Hackers are in control of many home PCs
The huge number was revealed by security researchers who have spent months tracking more than 100 networks of remotely-controlled machines.
The largest network of so-called zombie networks spied on by the team was made up of 50,000 hijacked home computers.
Data was gathered using machines that looked innocent but which logged everything hackers did to them.
The detailed look at zombie or 'bot nets of hijacked computers was done by the Honeynet Project - a group of security researchers that gather information using networks of computers that act as "honey pots" to attract hackers and gather information about how they work.
While 'bot nets have been known about for some time, estimates of how widespread they are from security firms have varied widely.

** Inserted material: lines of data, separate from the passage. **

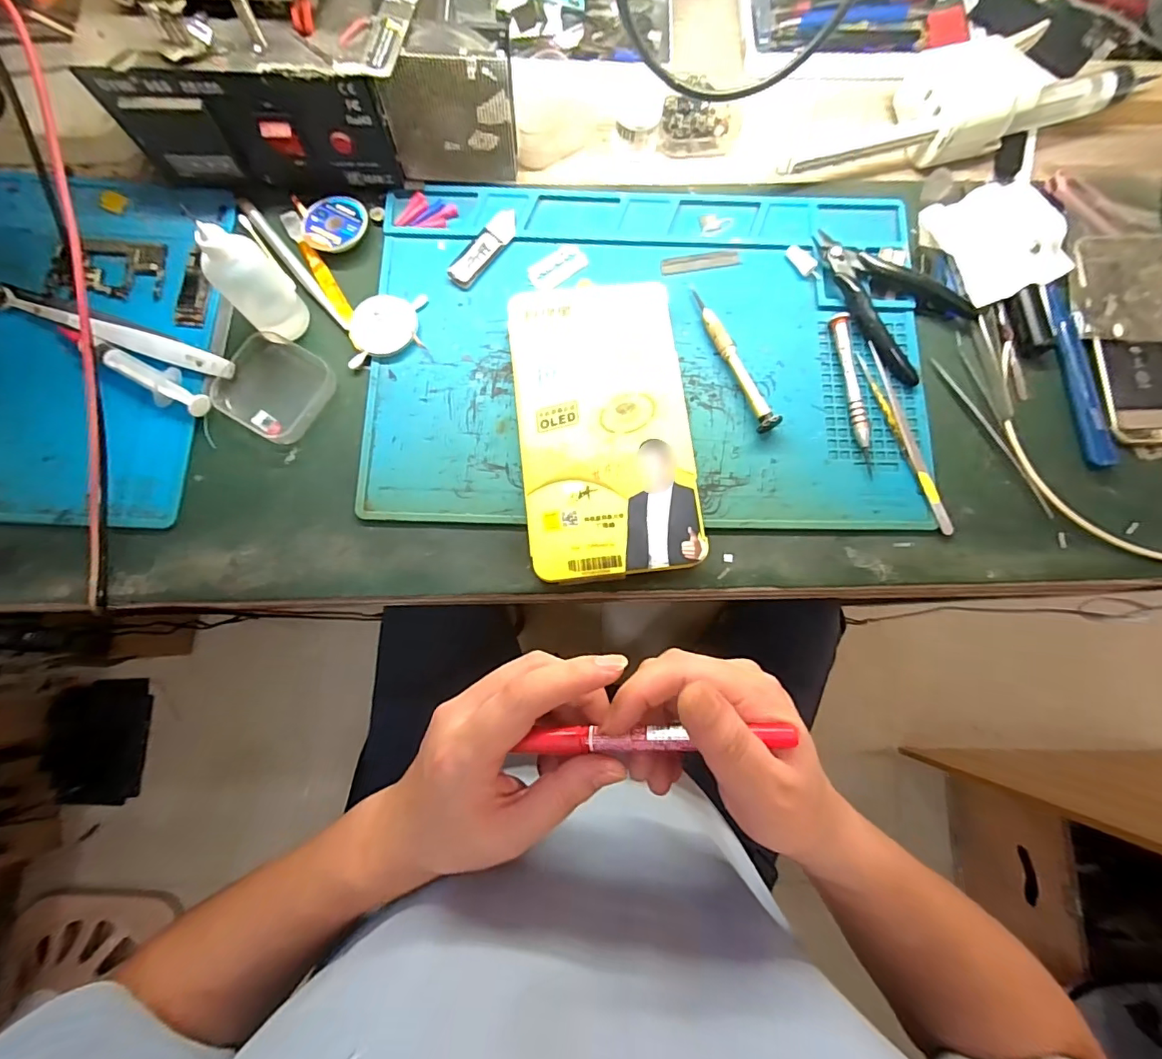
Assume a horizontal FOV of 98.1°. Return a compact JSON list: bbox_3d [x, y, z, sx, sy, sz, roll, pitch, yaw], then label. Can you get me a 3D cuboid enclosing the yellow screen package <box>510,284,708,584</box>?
[{"bbox_3d":[0.015,-0.066,0.327,0.107,0.022,0.192,-4,80,-2],"label":"yellow screen package"}]

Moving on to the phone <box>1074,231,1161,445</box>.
[{"bbox_3d":[0.401,-0.140,0.353,0.088,0.010,0.162,1,80,-1],"label":"phone"}]

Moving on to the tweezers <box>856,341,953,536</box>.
[{"bbox_3d":[0.218,-0.062,0.337,0.012,0.011,0.135,-18,81,-4],"label":"tweezers"}]

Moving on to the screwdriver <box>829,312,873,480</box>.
[{"bbox_3d":[0.186,-0.093,0.341,0.015,0.011,0.110,-5,80,-2],"label":"screwdriver"}]

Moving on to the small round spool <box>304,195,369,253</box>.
[{"bbox_3d":[-0.172,-0.213,0.355,0.039,0.010,0.043,31,81,4],"label":"small round spool"}]

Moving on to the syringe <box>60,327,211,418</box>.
[{"bbox_3d":[-0.290,-0.103,0.331,0.103,0.015,0.024,26,81,4],"label":"syringe"}]

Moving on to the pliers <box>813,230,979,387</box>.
[{"bbox_3d":[0.217,-0.167,0.347,0.078,0.012,0.119,-32,82,-6],"label":"pliers"}]

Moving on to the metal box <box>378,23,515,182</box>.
[{"bbox_3d":[-0.083,-0.271,0.328,0.079,0.084,0.026,-2,80,-1],"label":"metal box"}]

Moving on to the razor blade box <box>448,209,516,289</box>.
[{"bbox_3d":[-0.068,-0.198,0.356,0.018,0.007,0.066,38,82,5],"label":"razor blade box"}]

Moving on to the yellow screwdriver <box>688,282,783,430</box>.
[{"bbox_3d":[0.102,-0.117,0.343,0.011,0.014,0.113,-23,81,-5],"label":"yellow screwdriver"}]

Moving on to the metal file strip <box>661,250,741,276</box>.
[{"bbox_3d":[0.087,-0.195,0.367,0.057,0.004,0.013,-9,80,-3],"label":"metal file strip"}]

To gather its information the German arm of the Honeynet Project created software tools to log what happened to the machines they put on the web.
Getting the machines hijacked was worryingly easy. The longest time a Honeynet machine survived without being found by an automatic attack tool was only a few minutes. The shortest compromise time was only a few seconds.

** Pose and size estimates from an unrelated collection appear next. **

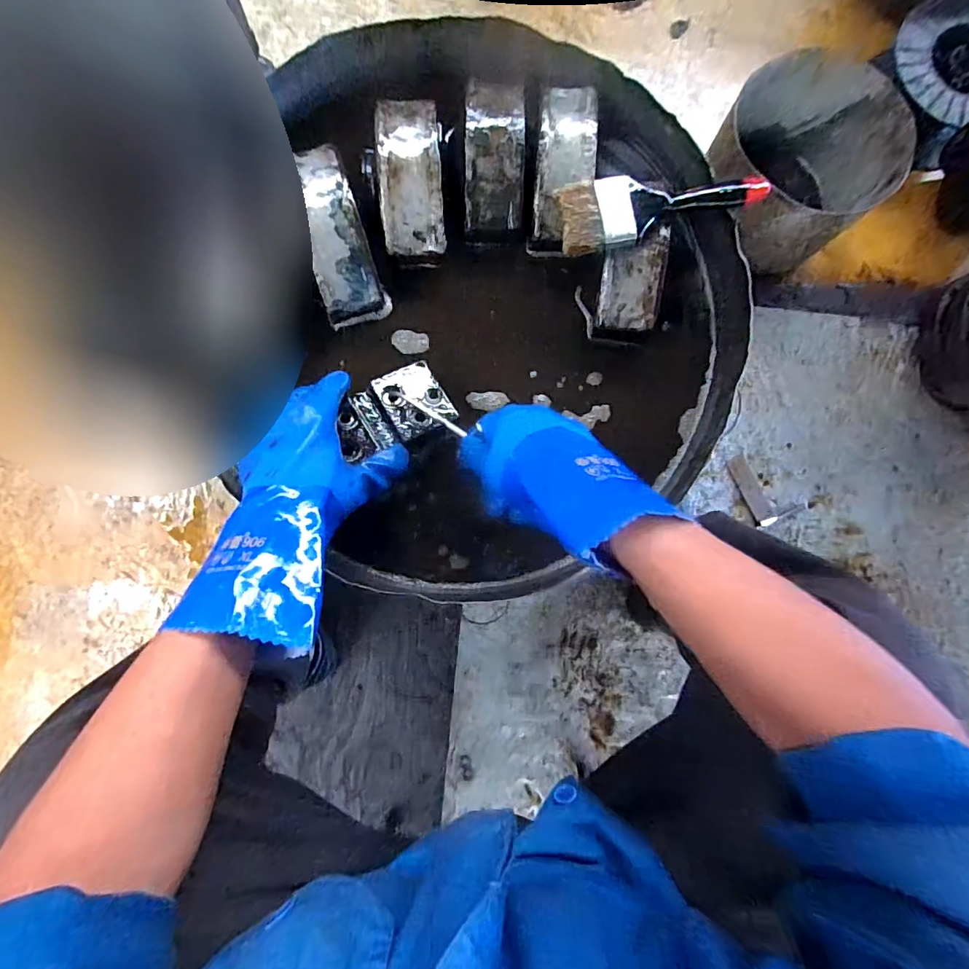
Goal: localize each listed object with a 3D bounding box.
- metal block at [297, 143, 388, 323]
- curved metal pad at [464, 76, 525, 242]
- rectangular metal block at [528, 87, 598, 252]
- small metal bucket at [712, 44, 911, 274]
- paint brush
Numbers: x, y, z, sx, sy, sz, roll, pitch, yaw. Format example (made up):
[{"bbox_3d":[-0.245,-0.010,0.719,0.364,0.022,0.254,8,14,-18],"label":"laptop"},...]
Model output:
[{"bbox_3d":[-0.153,-0.257,0.488,0.057,0.065,0.163,-17,88,-3],"label":"metal block"},{"bbox_3d":[0.010,-0.331,0.482,0.059,0.029,0.151,1,99,-3],"label":"curved metal pad"},{"bbox_3d":[0.082,-0.329,0.489,0.059,0.042,0.158,4,87,-2],"label":"rectangular metal block"},{"bbox_3d":[0.523,-0.535,0.823,0.283,0.174,0.286,37,86,0],"label":"small metal bucket"},{"bbox_3d":[0.172,-0.273,0.462,0.195,0.029,0.068,-8,87,-3],"label":"paint brush"}]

The research found that, once compromised machines tend to report in to chat channels on IRC servers and wait instructions from the malicious hacker behind the tools used to recruit the machine.
Many well-known vulnerabilities in the Windows operating system were exploited by 'bot net controllers to find and take over target machines.
Especially coveted were home PCs sitting on broadband connections that are never turned off.
Use and abuse
The months of surveillance revealed that the different 'bot nets - which involve a few hundred to tens of thousands of machines - are used for a variety of purposes.
Gambling sites have been hit hard by web attacks
Many are used as relays for spam, to route unwanted adverts to PC users or as launch platforms for viruses.
But the research team found that many are put to very different uses.
During the monitoring period, the team saw 'bot nets used to launch 226 distributed denial-of-service attacks on 99 separate targets. These attacks bombard websites with data in an attempt to overwhelm the target.
Using a 'bot net of machines spread around different networks and nations makes such attacks hard to defend against.
One DDoS attack was used by one firm to knock its competitors offline.
Other 'bot nets were used to abuse the Google Adsense program that rewards websites for displaying adverts from the search engine. Some networks were used to abuse or manipulate online polls and games.
Criminals also seem to be starting to use 'bot nets for mass identity theft, to host websites that look like those of banks so confidential information can be gathered and to peep into online traffic to steal sensitive data.
"Leveraging the power of several thousand bots, it is viable to take down almost any website or network instantly," said the researchers. "Even in unskilled hands, it should be obvious that 'bot nets are a loaded and powerful weapon."